Lunch and Learn: Environmental Issues & Challenges in the 21st Century

If you live or work in Woods Hole, you’ve seen the portents. A heavy rainstorm surges Atlantic Ocean waves over the seawall in Waterfront Park, soaking the grass on their way toward Water Street. The Marine Biological Laboratory’s docks on Eel Pond submerge. The corner of Gardiner Road and Millfield Street floods, and water streams down the roadways.

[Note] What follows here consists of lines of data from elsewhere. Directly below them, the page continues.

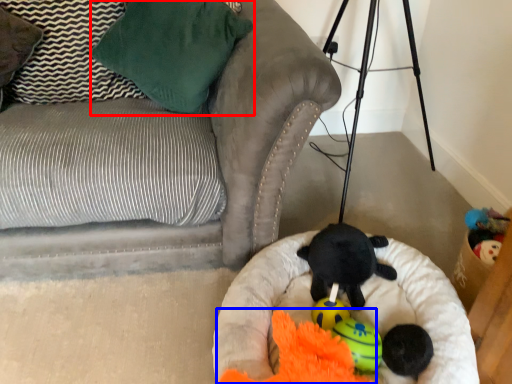
Question: Which object is further to the camera taking this photo, pillow (highlighted by a red box) or toy (highlighted by a blue box)?

Choices:
 (A) pillow
 (B) toy

Answer: (A)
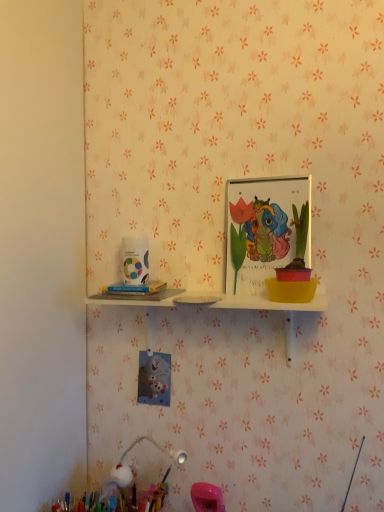
In order to face matte plastic picture frame at upper center, should I rotate leftwards or rightwards?

Rotate right and turn 10.202 degrees.

What do you see at coordinates (265, 230) in the screenshot? The image size is (384, 512). I see `matte plastic picture frame at upper center` at bounding box center [265, 230].

Identify the location of white glossy plate at upper center. Image resolution: width=384 pixels, height=512 pixels. (218, 308).

Describe the element at coordinates (135, 288) in the screenshot. I see `white paper at left` at that location.

Identify the location of pastel fluffy pom-pom at lower left. click(117, 499).

I want to click on matte plastic picture frame at upper center, so click(265, 230).

From the picture: From a real-world perspective, is white glossy plate at upper center physically below white paper at left?

Yes.

The image size is (384, 512). I want to click on shelf lying in front of the white paper at left, so click(218, 308).

Does point (292, 320) appear closer or farther from the camera than point (163, 283)?

Point (292, 320).

Would you say white glossy plate at upper center is to the left or to the right of white paper at left in the picture?

From the image, it's evident that white glossy plate at upper center is to the right of white paper at left.

Is pastel fluffy pom-pom at lower left surrounding white paper at left?

That's incorrect, white paper at left is not inside pastel fluffy pom-pom at lower left.

From the image's perspective, which one is positioned lower, pastel fluffy pom-pom at lower left or white paper at left?

pastel fluffy pom-pom at lower left, from the image's perspective.

Which object is further away from the camera taking this photo, pastel fluffy pom-pom at lower left or white paper at left?

white paper at left is more distant.

In order to click on stationery that appears behind the white glossy plate at upper center in this screenshot , I will do `click(135, 288)`.

Between point (123, 288) and point (201, 306), which one is positioned in front?

Positioned in front is point (123, 288).

Can you tell me how much white paper at left and white glossy plate at upper center differ in facing direction?

9.96 degrees.

Between white paper at left and white glossy plate at upper center, which one is positioned behind?

white paper at left is behind.

From a real-world perspective, relative to matte plastic picture frame at upper center, is pastel fluffy pom-pom at lower left vertically above or below?

pastel fluffy pom-pom at lower left is situated lower than matte plastic picture frame at upper center in the real world.

Is pastel fluffy pom-pom at lower left oriented towards matte plastic picture frame at upper center?

No, pastel fluffy pom-pom at lower left is not facing towards matte plastic picture frame at upper center.

Would you consider pastel fluffy pom-pom at lower left to be distant from matte plastic picture frame at upper center?

No.

Does point (160, 487) come in front of point (284, 234)?

That is False.

Considering the relative positions of white paper at left and pastel fluffy pom-pom at lower left in the image provided, is white paper at left to the left of pastel fluffy pom-pom at lower left from the viewer's perspective?

No.

Is point (166, 284) closer to viewer compared to point (109, 483)?

That is True.

From the image's perspective, is white paper at left below pastel fluffy pom-pom at lower left?

No, from the image's perspective, white paper at left is not beneath pastel fluffy pom-pom at lower left.

Locate an element on the screen. collection directly beneath the white paper at left (from a real-world perspective) is located at coordinates (117, 499).

Is white paper at left bigger or smaller than matte plastic picture frame at upper center?

In the image, white paper at left appears to be smaller than matte plastic picture frame at upper center.

In the scene shown: Which object is positioned more to the left, white paper at left or matte plastic picture frame at upper center?

white paper at left is more to the left.

What's the angular difference between white paper at left and matte plastic picture frame at upper center's facing directions?

There is a 9.96-degree angle between the facing directions of white paper at left and matte plastic picture frame at upper center.

In the scene shown: Is matte plastic picture frame at upper center at the back of white paper at left?

white paper at left does not have its back to matte plastic picture frame at upper center.

What's the angular difference between matte plastic picture frame at upper center and pastel fluffy pom-pom at lower left's facing directions?

The angular difference between matte plastic picture frame at upper center and pastel fluffy pom-pom at lower left is 1.25 degrees.

Can you confirm if matte plastic picture frame at upper center is smaller than pastel fluffy pom-pom at lower left?

Indeed, matte plastic picture frame at upper center has a smaller size compared to pastel fluffy pom-pom at lower left.

Can we say matte plastic picture frame at upper center lies outside pastel fluffy pom-pom at lower left?

Yes, matte plastic picture frame at upper center is not within pastel fluffy pom-pom at lower left.

Is matte plastic picture frame at upper center in front of pastel fluffy pom-pom at lower left?

No, matte plastic picture frame at upper center is further to the viewer.

Where is `stationery on the left of the white glossy plate at upper center`? stationery on the left of the white glossy plate at upper center is located at coordinates (135, 288).

Locate an element on the screen. The height and width of the screenshot is (512, 384). collection that is under the white paper at left (from a real-world perspective) is located at coordinates click(x=117, y=499).

Which object lies further to the anchor point white glossy plate at upper center, white paper at left or matte plastic picture frame at upper center?

matte plastic picture frame at upper center is positioned further to the anchor white glossy plate at upper center.

Considering their positions, is matte plastic picture frame at upper center positioned further to white glossy plate at upper center than white paper at left?

matte plastic picture frame at upper center lies further to white glossy plate at upper center than the other object.

Which object lies further to the anchor point matte plastic picture frame at upper center, pastel fluffy pom-pom at lower left or white glossy plate at upper center?

Based on the image, pastel fluffy pom-pom at lower left appears to be further to matte plastic picture frame at upper center.

Looking at the image, which one is located further to pastel fluffy pom-pom at lower left, white paper at left or matte plastic picture frame at upper center?

matte plastic picture frame at upper center is further to pastel fluffy pom-pom at lower left.

Which object lies further to the anchor point white glossy plate at upper center, white paper at left or pastel fluffy pom-pom at lower left?

The object further to white glossy plate at upper center is pastel fluffy pom-pom at lower left.

Looking at the image, which one is located further to white paper at left, matte plastic picture frame at upper center or pastel fluffy pom-pom at lower left?

The object further to white paper at left is pastel fluffy pom-pom at lower left.

When comparing their distances from pastel fluffy pom-pom at lower left, does white glossy plate at upper center or white paper at left seem further?

white paper at left lies further to pastel fluffy pom-pom at lower left than the other object.

Based on their spatial positions, is matte plastic picture frame at upper center or pastel fluffy pom-pom at lower left further from white glossy plate at upper center?

The object further to white glossy plate at upper center is pastel fluffy pom-pom at lower left.

Locate an element on the screen. Image resolution: width=384 pixels, height=512 pixels. stationery between matte plastic picture frame at upper center and pastel fluffy pom-pom at lower left in the up-down direction is located at coordinates (135, 288).

Where is `shelf between white paper at left and matte plastic picture frame at upper center in the horizontal direction`? The image size is (384, 512). shelf between white paper at left and matte plastic picture frame at upper center in the horizontal direction is located at coordinates (218, 308).

Where is `shelf that lies between matte plastic picture frame at upper center and pastel fluffy pom-pom at lower left from top to bottom`? shelf that lies between matte plastic picture frame at upper center and pastel fluffy pom-pom at lower left from top to bottom is located at coordinates (218, 308).

At what (x,y) coordinates should I click in order to perform the action: click on shelf that lies between white paper at left and pastel fluffy pom-pom at lower left from top to bottom. Please return your answer as a coordinate pair (x, y). This screenshot has height=512, width=384. Looking at the image, I should click on (218, 308).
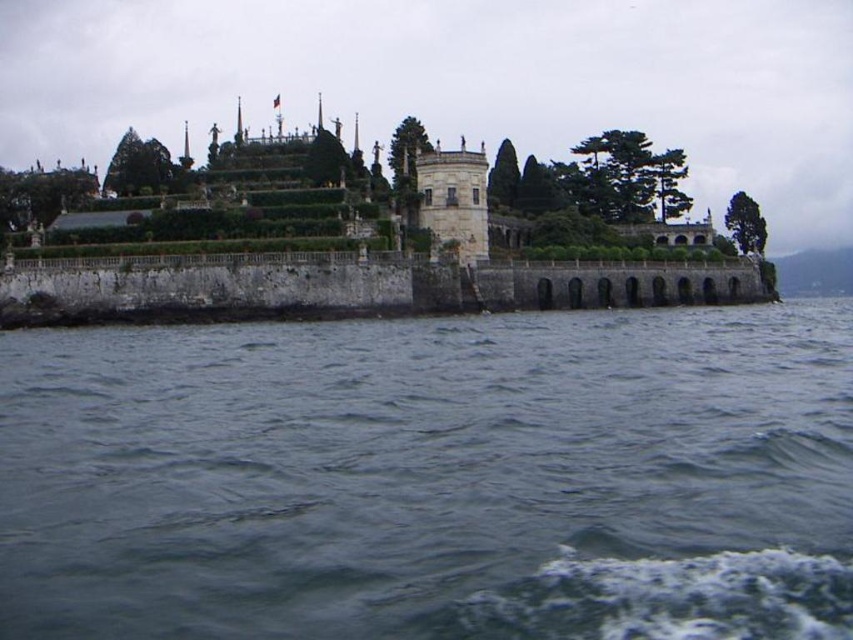
You are standing on the island looking towards the grand historic structure. There is a point marked at coordinates [41,193]. Which object does this point lie on?

The point at coordinates [41,193] lies on the green leafy tree at upper left.

You are standing on the island looking at the grand historic structure. There are two points marked on the image, one at coordinates point (659, 216) and another at point (79, 196). Which point is closer to you?

Point (79, 196) is closer to you because it is less further to the camera than point (659, 216).

You are a visitor standing at the edge of the island looking towards the historic building. You notice the gray water at lower left and the green leafy tree at center. Which of these two elements occupies a larger area in the scene?

The gray water at lower left is bigger than the green leafy tree at center, so the gray water at lower left occupies a larger area in the scene.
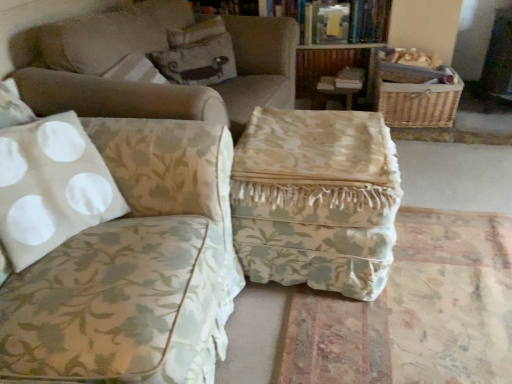
At what (x,y) coordinates should I click in order to perform the action: click on empty space that is in between floral fabric ottoman at center and floral fabric ottoman at center. Please return your answer as a coordinate pair (x, y). Image resolution: width=512 pixels, height=384 pixels. Looking at the image, I should click on (255, 326).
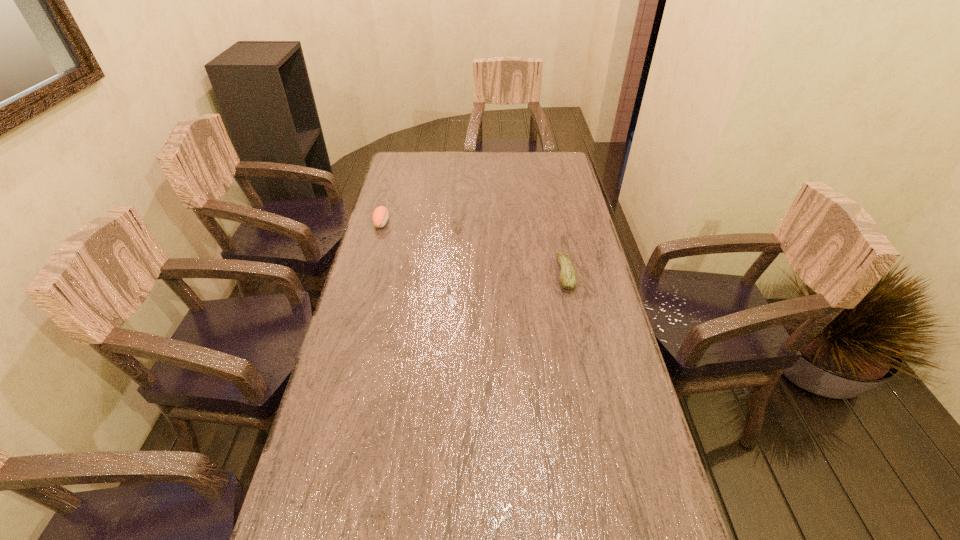
At what (x,y) coordinates should I click in order to perform the action: click on free location at the far edge. Please return your answer as a coordinate pair (x, y). Looking at the image, I should click on (458, 178).

What are the coordinates of `vacant space at the left edge` in the screenshot? It's located at (393, 216).

You are a GUI agent. You are given a task and a screenshot of the screen. Output one action in this format:
    pyautogui.click(x=<x>, y=<y>)
    Task: Click on the vacant space at the right edge of the desktop
    This screenshot has width=960, height=540.
    Given the screenshot: What is the action you would take?
    pyautogui.click(x=551, y=194)

This screenshot has height=540, width=960. In order to click on vacant area between the rightmost object and the farther sushi in this screenshot , I will do `click(473, 248)`.

Locate an element on the screen. vacant area between the second farthest object and the leftmost object is located at coordinates (473, 248).

Identify which object is the second closest to the leftmost object. Please provide its 2D coordinates. Your answer should be formatted as a tuple, i.e. [(x, y)], where the tuple contains the x and y coordinates of a point satisfying the conditions above.

[(548, 539)]

Locate which object ranks in proximity to the farthest object. Please provide its 2D coordinates. Your answer should be formatted as a tuple, i.e. [(x, y)], where the tuple contains the x and y coordinates of a point satisfying the conditions above.

[(568, 279)]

Flooding in Woods Hole Village is a present-day reality that is only projected to increase in frequency and severity over the next century, as detailed in a report released this week by the Woods Hole Group (WHG). The report presents probabilistic scenarios for sea-level rise, storm-surge inundation, and habitat change (such as salt marsh transforming to open water) by the years 2030, 2050, and 2070 in Woods Hole, as well as concepts for adaptation planning.
 

Waves from Great Harbor crash over the seawall in Waterfront Park, Woods Hole, February 2020.
The video was taken from MBL’s Candle House building on Water Street.

 
Three Woods Hole science institutions with critical infrastructure at risk from climate-change related impacts commissioned the report -- Woods Hole Oceanographic Institution (WHOI), Marine Biological Laboratory (MBL), and the National Oceanic and Atmospheric Administration’s (NOAA) Northeast Fisheries Science Center.

“Three world-class oceanographic institutions are located within a half-mile stretch of the aptly named Water Street in Woods Hole, and while each institution has its own self-interests, we realized that better outcomes could be achieved by working together,” said Rob Munier, WHOI’s vice president for marine facilities and operations, at a public symposium that preceded the report’s release (a videorecording is here).

Leaders from the institutions, including MBL’s Chief Operating Officer Paul Speer and Director of Facilities and Services Marie Russell, worked with the Woods Hole Group to develop “asset-level, district-level, and community-level strategies that can form the basis for future discussion and planning, ultimately resulting in the long-term viability and resilience of Woods Hole’s scientific organizations, working waterfronts, and the community itself,” the report states.

The vision is for the institutions to partner with each other, “with other Woods Hole village entities, and with the Town of Falmouth to keep Woods Hole working.”

Assessing Risk

For its vulnerability assessments and adaptation concepts in Woods Hole, the WHG used the same approach that it has developed for the State of Massachusetts. Boston and Cambridge are in advanced stages of adaptation design using the WHG’s approach; other municipalities have adopted it as well, including the Town Falmouth.

This approach models the probability of flooding with very high resolution, down to 5- to 10-foot parcels; identifies key infrastructure at risk; and develops concepts and designs for resiliency and adaptation.

Woods Hole village sits at low elevation, said Kirk Bosma of the Woods Hole Group at the public symposium, and therefore has vulnerabilities. “The wonderful aspects of Woods Hole that connect it to the sea also become an issue,” he said. Relative sea level rose by ~ 10 inches in Woods Hole between 1932 and 2019, according to NOAA measurements, and this trend is expected to continue as the ocean expands due to warming and glacial ice melt.

That means even “sunny day predictions,” in the absence of storms, anticipate increased tidal flooding in Woods Hole. But the WHG approach also models the risk of flooding during storms, nor’easters and hurricanes, when you have “waves, wind blowing things in different directions,” Bosma said. “It’s a dynamic model that incorporates a lot of the processes that go into climate change and produces more information than, ‘are you wet or not’,” he said.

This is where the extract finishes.